A Standards Committee has determined that a lawyer’s conduct was unsatisfactory when he filed submissions alleging his client had causes of action in fraud and deceit, later accepting that he should have tested and reviewed the information provided by his client. The lawyer had breached one of his duties as an officer of the court. The Committee censured the lawyer and fined him $3,000.
The lawyer, Mr L, filed and served a statement of claim in the District Court on behalf of his client against the complainant, Mr W, and a limited company. The defendants applied to have the claim struck out.
Mr L’s submissions in relation to the strikeout application alleged that his client had causes of action in “fraud, deceit, fiduciary relations, breaches of duty of care, breaches by failure to account among others”.

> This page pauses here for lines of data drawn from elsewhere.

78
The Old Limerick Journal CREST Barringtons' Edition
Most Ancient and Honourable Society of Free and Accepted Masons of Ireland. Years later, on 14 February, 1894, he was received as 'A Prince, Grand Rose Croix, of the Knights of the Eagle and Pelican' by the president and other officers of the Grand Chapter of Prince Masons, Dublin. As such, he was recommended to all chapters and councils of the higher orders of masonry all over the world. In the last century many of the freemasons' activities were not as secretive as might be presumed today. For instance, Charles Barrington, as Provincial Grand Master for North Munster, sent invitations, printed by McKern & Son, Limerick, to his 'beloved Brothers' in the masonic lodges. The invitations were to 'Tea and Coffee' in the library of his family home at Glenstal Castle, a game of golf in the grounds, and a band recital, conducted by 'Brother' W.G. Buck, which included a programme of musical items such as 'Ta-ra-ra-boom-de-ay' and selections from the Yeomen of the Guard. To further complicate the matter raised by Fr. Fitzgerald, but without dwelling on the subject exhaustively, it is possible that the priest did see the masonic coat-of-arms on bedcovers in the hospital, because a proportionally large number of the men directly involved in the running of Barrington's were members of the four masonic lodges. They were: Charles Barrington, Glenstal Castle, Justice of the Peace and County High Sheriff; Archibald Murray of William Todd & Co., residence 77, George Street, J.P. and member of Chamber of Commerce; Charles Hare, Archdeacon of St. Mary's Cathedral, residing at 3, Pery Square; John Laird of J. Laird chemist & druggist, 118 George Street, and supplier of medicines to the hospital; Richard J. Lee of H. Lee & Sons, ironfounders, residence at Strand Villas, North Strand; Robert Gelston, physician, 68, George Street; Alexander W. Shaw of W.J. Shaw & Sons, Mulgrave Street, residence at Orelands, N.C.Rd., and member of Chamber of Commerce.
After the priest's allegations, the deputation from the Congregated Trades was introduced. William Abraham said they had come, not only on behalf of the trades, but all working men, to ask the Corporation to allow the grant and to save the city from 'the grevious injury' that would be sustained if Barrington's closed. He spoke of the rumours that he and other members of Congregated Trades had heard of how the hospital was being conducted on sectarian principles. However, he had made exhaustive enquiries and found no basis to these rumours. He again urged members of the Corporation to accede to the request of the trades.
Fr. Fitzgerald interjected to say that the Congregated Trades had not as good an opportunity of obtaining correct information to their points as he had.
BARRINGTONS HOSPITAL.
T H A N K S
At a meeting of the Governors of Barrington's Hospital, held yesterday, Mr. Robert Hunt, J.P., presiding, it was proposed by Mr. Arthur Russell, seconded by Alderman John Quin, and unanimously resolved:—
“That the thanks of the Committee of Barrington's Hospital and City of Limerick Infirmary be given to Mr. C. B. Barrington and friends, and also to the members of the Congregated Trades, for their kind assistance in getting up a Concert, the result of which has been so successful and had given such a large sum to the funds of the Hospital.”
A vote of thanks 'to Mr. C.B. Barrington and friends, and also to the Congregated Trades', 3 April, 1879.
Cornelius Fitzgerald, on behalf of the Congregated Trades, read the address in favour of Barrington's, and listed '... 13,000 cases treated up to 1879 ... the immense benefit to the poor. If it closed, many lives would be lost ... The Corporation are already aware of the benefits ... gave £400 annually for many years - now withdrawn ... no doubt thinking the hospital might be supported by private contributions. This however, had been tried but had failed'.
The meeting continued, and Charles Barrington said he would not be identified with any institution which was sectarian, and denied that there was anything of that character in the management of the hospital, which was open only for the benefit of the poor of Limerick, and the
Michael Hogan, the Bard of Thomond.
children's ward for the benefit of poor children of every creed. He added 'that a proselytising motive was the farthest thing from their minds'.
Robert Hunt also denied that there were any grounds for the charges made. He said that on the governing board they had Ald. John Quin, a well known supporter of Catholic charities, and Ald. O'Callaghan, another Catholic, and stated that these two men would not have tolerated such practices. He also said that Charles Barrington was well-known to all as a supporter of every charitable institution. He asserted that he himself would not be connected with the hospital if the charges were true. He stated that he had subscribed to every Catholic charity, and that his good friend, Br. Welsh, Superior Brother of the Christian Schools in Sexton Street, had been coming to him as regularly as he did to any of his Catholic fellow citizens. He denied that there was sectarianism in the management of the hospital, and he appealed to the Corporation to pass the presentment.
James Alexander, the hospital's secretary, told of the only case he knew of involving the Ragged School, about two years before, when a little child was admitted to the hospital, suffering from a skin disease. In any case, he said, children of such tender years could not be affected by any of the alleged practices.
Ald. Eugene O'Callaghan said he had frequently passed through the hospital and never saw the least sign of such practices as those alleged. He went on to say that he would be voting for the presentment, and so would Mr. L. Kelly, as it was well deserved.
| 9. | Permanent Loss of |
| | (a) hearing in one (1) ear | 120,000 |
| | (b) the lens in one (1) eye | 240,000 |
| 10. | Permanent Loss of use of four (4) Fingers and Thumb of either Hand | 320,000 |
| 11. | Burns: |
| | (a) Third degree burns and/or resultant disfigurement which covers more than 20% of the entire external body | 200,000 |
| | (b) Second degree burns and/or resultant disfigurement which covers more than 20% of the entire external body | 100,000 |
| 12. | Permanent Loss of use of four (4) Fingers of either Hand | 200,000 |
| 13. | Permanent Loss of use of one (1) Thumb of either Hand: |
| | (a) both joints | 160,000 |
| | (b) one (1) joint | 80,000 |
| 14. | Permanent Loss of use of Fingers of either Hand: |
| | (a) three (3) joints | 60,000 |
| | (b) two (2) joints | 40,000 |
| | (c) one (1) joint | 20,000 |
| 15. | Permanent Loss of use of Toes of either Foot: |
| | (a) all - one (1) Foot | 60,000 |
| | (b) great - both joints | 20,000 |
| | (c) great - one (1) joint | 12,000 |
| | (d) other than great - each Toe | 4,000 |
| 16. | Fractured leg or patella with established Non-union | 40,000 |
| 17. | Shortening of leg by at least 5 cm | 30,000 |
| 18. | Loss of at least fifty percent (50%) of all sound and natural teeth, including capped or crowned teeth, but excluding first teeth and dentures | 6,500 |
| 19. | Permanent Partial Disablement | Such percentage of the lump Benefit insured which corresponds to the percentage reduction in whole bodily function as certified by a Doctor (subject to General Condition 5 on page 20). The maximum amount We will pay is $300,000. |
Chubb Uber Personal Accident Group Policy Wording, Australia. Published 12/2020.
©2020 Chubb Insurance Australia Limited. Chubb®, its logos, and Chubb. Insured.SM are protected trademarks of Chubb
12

The Court struck out the claim, on the bases that no reasonable cause of action was disclosed and that it was time-barred. Further, the Court subsequently awarded costs to the defendants on an indemnity basis.
Mr W complained that the allegations were “highly distressing” and that it was inappropriate for an “unsubstantiated allegation” to be made in that way.
In response to the complaint, Mr L conceded that he had made an error (in not testing and assessing the information his client provided) and that he had breached Rules 13.8 and 13.8.1 of the Conduct and Client Rules. The duties set out in those particular Rules form part of the set of duties lawyers owe as officers of the court. In particular, Rule 13.8.1 provides that a lawyer must not be party to the filing of any document in court alleging "fraud, dishonesty…or other reprehensible conduct” unless the lawyer has taken appropriate steps to ensure that reasonable grounds for making the allegation exist.
The Committee agreed that Mr L had breached Rules 13.8 and 13.8.1.
In its determination it stated:
“The integrity of the adversarial judicial system depends on counsel advancing their client’s case fearlessly. However, this is not an absolute concept and counsel is not entitled to make scandalous allegations against others without any proper evidential foundation [referencing Orlov v New Zealand Law Society  3 NZLR 562 at ]. The emphasis of these Rules are not on the suppression of fearless advocacy, but on the need for a proper evidential foundation before harmful allegations are made about others. It applies equally to courtroom advocacy as it does to the content of documents in court proceedings.”
Rule 13.8 sets out the duty of a lawyer engaged in litigation to refrain from attacking the reputation of another person without good cause. The Committee said that duty has been explained by courts in terms of abuse of the lawyer’s professional status and the privileges associated with that status.
The Committee said:
“A lawyer who is acutely aware of their professional obligations must necessarily satisfy themselves that reasonable grounds exist before making an allegation of deceit and/or fraud.”
The Committee determined that Mr L’s breaches of the Rules amounted to unsatisfactory conduct. The Committee ordered the lawyer to be censured, fined $3,000 and to pay costs of $1,500.